Time to fix the recall law

The recall-election debacle that hinged on the city's flawed recall law - and that was futilely dragged through the courts the past two years - showed why the city must revise its recall law to accord with the controlling state recall law. The City Council's 6-3 vote Tuesday in favor of amending the city's charter to fix that problem marks the first step toward a legitimate recall process. The question now is why there's any debate among council members that the law must be changed, when the city really has no other option.

The fringe recall movement to oust Mayor Ron Littlefield and council members Jack Benson and Manny Rico failed for several good reasons: It wrongly attacked officials for adopting an overdue tax increase; it was badly managed; it failed to attract enough certifiable petitioners' signatures to meet even the city's faulty law; and it was wrongly expedited by the county Election Commission's partisan laxity.

Fortunately, it also failed to meet prevailing state due process standards. But the council has to vote again next week to put charter language to amend the city law on a ballot.

The state recall law reasonably dictates a three-step process: First, a successful petition for recall by at least 15 percent of the city's registered voters - in this case, around 15,000 voters; secondly, a subsequent ballot for voters to decide whether to recall the targeted official; and, thirdly, if needed, a subsequent election to pick a successor.

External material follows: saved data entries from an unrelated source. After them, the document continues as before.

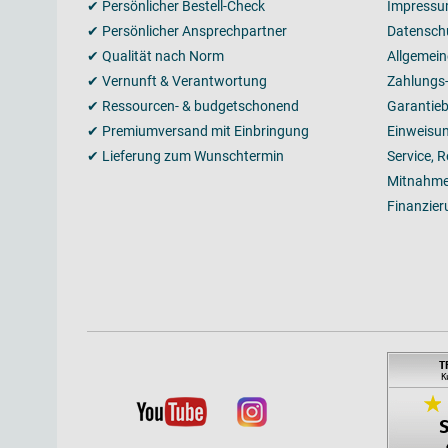
✔ Persönlicher Bestell-Check
Impress
✔ Persönlicher Ansprechpartner
Datensch
✔ Qualität nach Norm
Allgemei
✔ Vernunft & Verantwortung
Zahlungs
✔ Ressourcen- & budgetschonend
Garantie
✔ Premiumversand mit Einbringung
Einweisu
✔ Lieferung zum Wunschtermin
Service, 
Mitnahme
Finanzier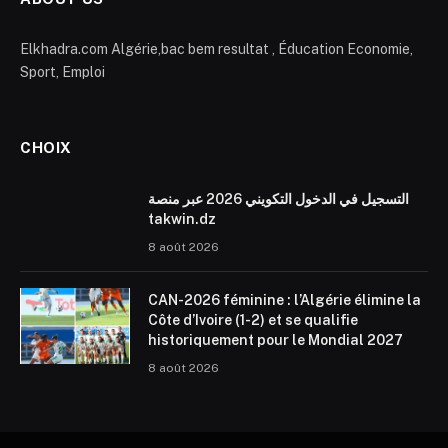
Elkhadra.com Algérie,bac bem resultat , Éducation Economie,
Sport, Emploi
CHOIX
التسجيل في الدخول التكويني 2026 عبر منصة
takwin.dz
8 août 2026
CAN-2026 féminine : l’Algérie élimine la
Côte d’Ivoire (1-2) et se qualifie
historiquement pour le Mondial 2027
8 août 2026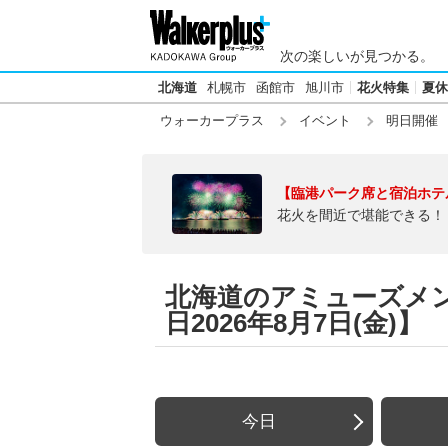
次の楽しいが見つかる。
北海道
札幌市
函館市
旭川市
花火特集
夏休
ウォーカープラス
イベント
明日開催
【臨港パーク席と宿泊ホテ
花火を間近で堪能できる！
北海道のアミューズメ
日2026年8月7日(金)】
今日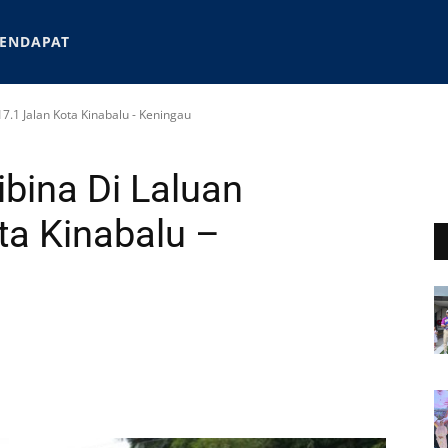
ENDAPAT
7.1 Jalan Kota Kinabalu - Keningau
bina Di Laluan
ta Kinabalu –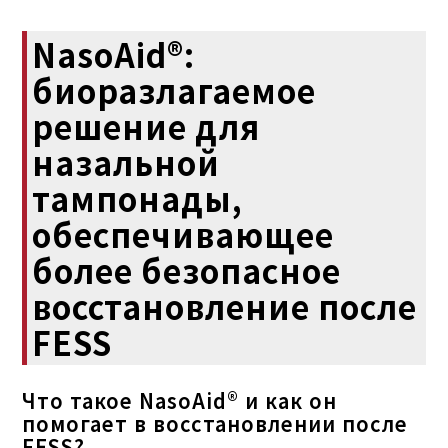
NasoAid®:
биоразлагаемое
решение для
назальной
тампонады,
обеспечивающее
более безопасное
восстановление после
FESS
Что такое NasoAid® и как он
помогает в восстановлении после
FESS?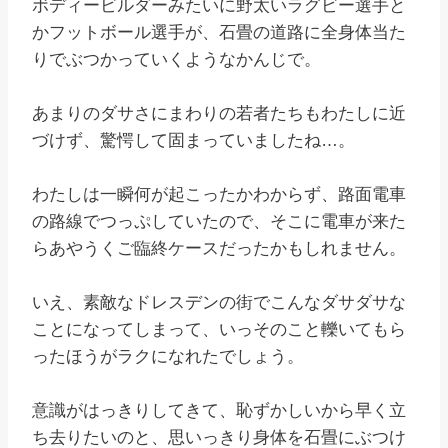
ボディービルダーみたいに野太いラグビー選手と
かフットボール選手が、石畳の道路に全身体当た
りでぶつかっていくようなかんじで。
あまりのダサさにまわりの若者たちもわたしに近
づけず、驚愕して固まっていましたね…。
わたしは一瞬何が起こったかわからず、路面電車
の路線でつっぷしていたので、そこに電車が来た
らあやうくご臨終ケースだったかもしれません。
いえ、素敵なドレスデンの街でこんなダサダサな
ことになってしまって、いっそのこと轢いてもら
ったほうがラクになれたでしょう。
意識がはっきりしてきて、恥ずかしいから早く立
ち去りたいのと、思いっきり身体を石畳にぶつけ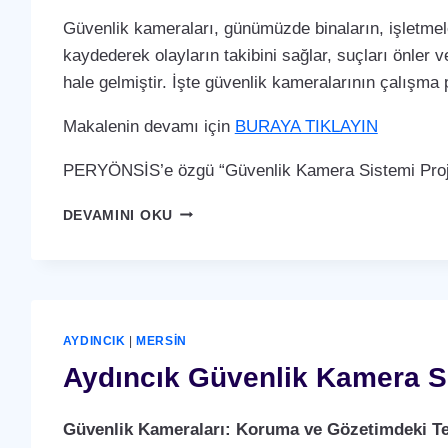
Güvenlik kameraları, günümüzde binaların, işletmele
kaydederek olayların takibini sağlar, suçları önler ve
hale gelmiştir. İşte güvenlik kameralarının çalışma p
Makalenin devamı için
BURAYA TIKLAYIN
PERYÖNSİS’e özgü “Güvenlik Kamera Sistemi Proje
AYDINCIK
DEVAMINI OKU
GÜVENLIK
KAMERA
SISTEMI
AYDINCIK
|
MERSIN
Aydıncık Güvenlik Kamera S
Güvenlik Kameraları: Koruma ve Gözetimdeki Te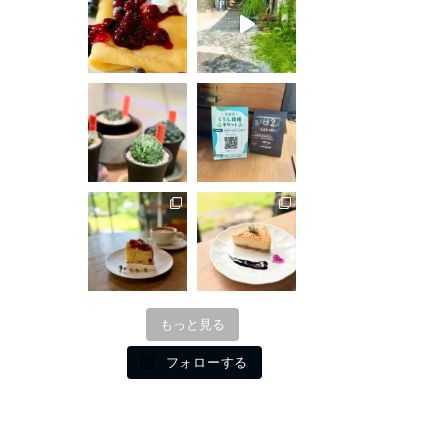
もっと見る
フォローする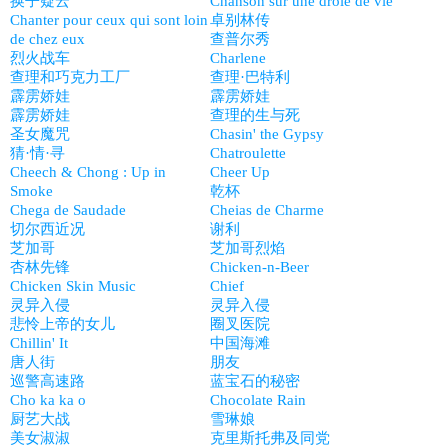
换子疑云
Chanson sur une drôle de vie
Chanter pour ceux qui sont loin
卓别林传
de chez eux
查普尔秀
烈火战车
Charlene
查理和巧克力工厂
查理·巴特利
霹雳娇娃
霹雳娇娃
霹雳娇娃
查理的生与死
圣女魔咒
Chasin' the Gypsy
猜·情·寻
Chatroulette
Cheech & Chong : Up in
Cheer Up
Smoke
乾杯
Chega de Saudade
Cheias de Charme
切尔西近况
谢利
芝加哥
芝加哥烈焰
杏林先锋
Chicken-n-Beer
Chicken Skin Music
Chief
灵异入侵
灵异入侵
悲怜上帝的女儿
圈叉医院
Chillin' It
中国海滩
唐人街
朋友
巡警高速路
蓝宝石的秘密
Cho ka ka o
Chocolate Rain
厨艺大战
雪琳娘
美女淑淑
克里斯托弗及同党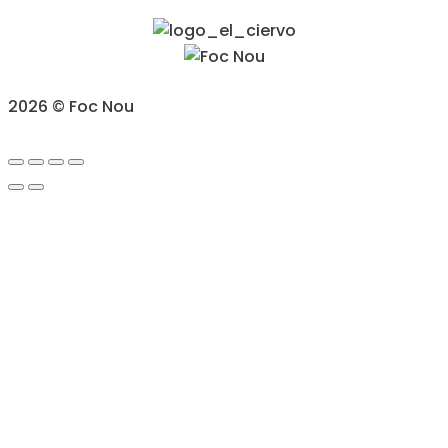
2026 © Foc Nou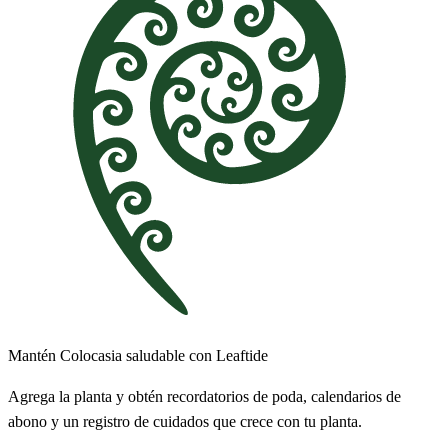
Mantén Colocasia saludable con Leaftide
Agrega la planta y obtén recordatorios de poda, calendarios de
abono y un registro de cuidados que crece con tu planta.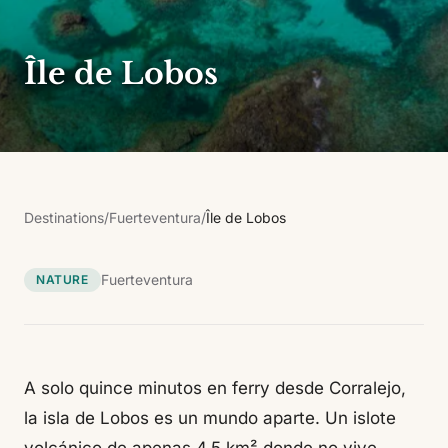
Île de Lobos
Destinations
/
Fuerteventura
/
Île de Lobos
Fuerteventura
NATURE
A solo quince minutos en ferry desde Corralejo,
la isla de Lobos es un mundo aparte. Un islote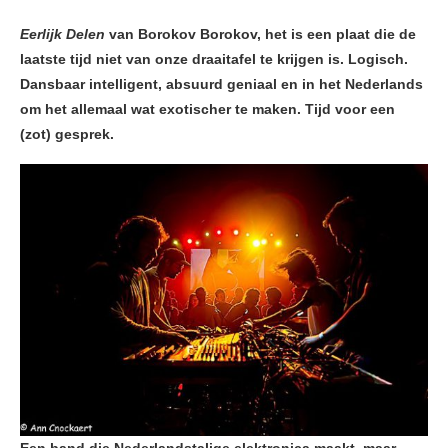
Eerlijk Delen
van Borokov Borokov, het is een plaat die de
laatste tijd niet van onze draaitafel te krijgen is. Logisch.
Dansbaar intelligent, absuurd geniaal en in het Nederlands
om het allemaal wat exotischer te maken. Tijd voor een
(zot) gesprek.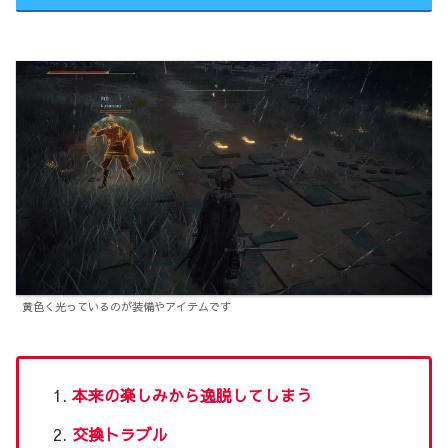
黄色く光っているのが装備やアイテムです
本来の楽しみから逸脱してしまう
交換トラブル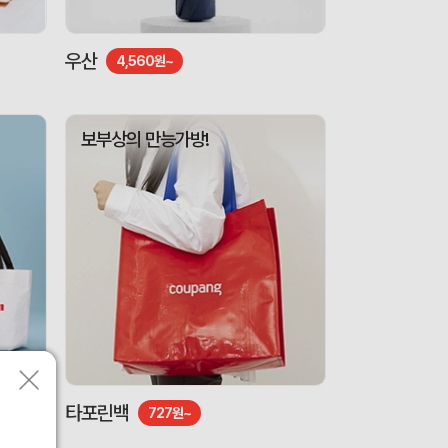
우산
4,560원~
보부상의 만능가방!
타포린백
727원~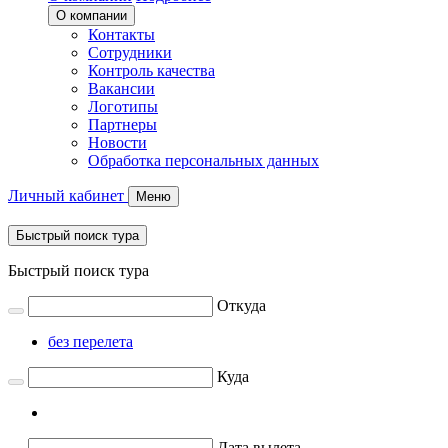
О компании
Контакты
Сотрудники
Контроль качества
Вакансии
Логотипы
Партнеры
Новости
Обработка персональных данных
Личный кабинет
Меню
Быстрый поиск тура
Быстрый поиск тура
Откуда
без перелета
Куда
Дата вылета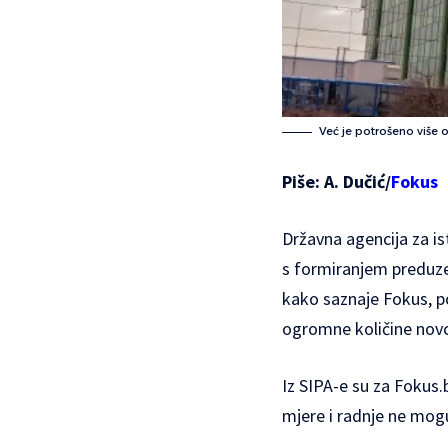
Već je potrošeno više
Piše: A. Dučić/
Fokus
Državna agencija za is
s formiranjem preduze
kako saznaje Fokus, p
ogromne količine novca
Iz SIPA-e su za Fokus.b
mjere i radnje ne mogu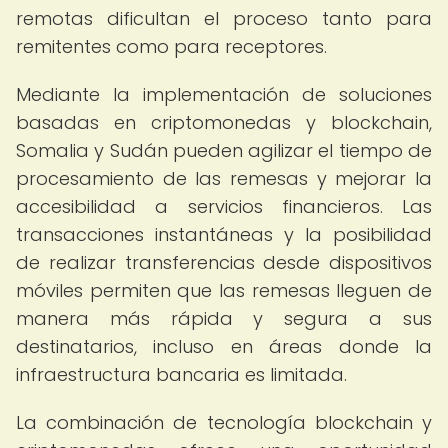
remotas dificultan el proceso tanto para
remitentes como para receptores.
Mediante la implementación de soluciones
basadas en criptomonedas y blockchain,
Somalia y Sudán pueden agilizar el tiempo de
procesamiento de las remesas y mejorar la
accesibilidad a servicios financieros. Las
transacciones instantáneas y la posibilidad
de realizar transferencias desde dispositivos
móviles permiten que las remesas lleguen de
manera más rápida y segura a sus
destinatarios, incluso en áreas donde la
infraestructura bancaria es limitada.
La combinación de tecnología blockchain y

The city's faulty two-step process would have simply recalled the mayor if 50 percent of the voters in the previous mayoral race certifiably signed a conforming petition. In the recent city case, that dubious process would have let the signatures of just 9,000 certifiable voters - less than 10 percent of the city's registered voters - dictate both an ouster, and a subsequent election for a new mayor. That unfair anomaly - an ouster accomplished by a small fringe majority - would have occurred because the incredibly low voter turnout (just 18 percent in the election that gave Littlefield a second term) effectively lowered the bar for recall.

Surely the prior city officials who adopted the city's recall law in 1990 failed to envision how a low-voter-turnout could hand a tiny minority of voters the opportunity to oust a duly elected mayor with such a small number of petition signers. That unintended result simply confirms the sounder requirements of the state recall law. Under its controlling provisions, a minority faction cannot effectuate an official's ouster through a low-ball petition; it takes a subsequent popular vote to force a recall.

Councilwoman Deborah Scott's objection to adopting the state process is short-sighted and futile. The Legislature made the state law superior to non-conforming municipal recall provisions in 1997. Councilwoman Sally Robinson has a more legitimate complaint with the Tuesday vote. She believes recall elections should be allowed only for illegal conduct or moral turpitude.

The council would serve well to adopt that condition for recall. As the recall debacle here showed, there's no shortage of people who would attempt to oust elected officials simply for adopting a reasonable financial policy to meet the city's core needs. That's not sufficient grounds for a recall.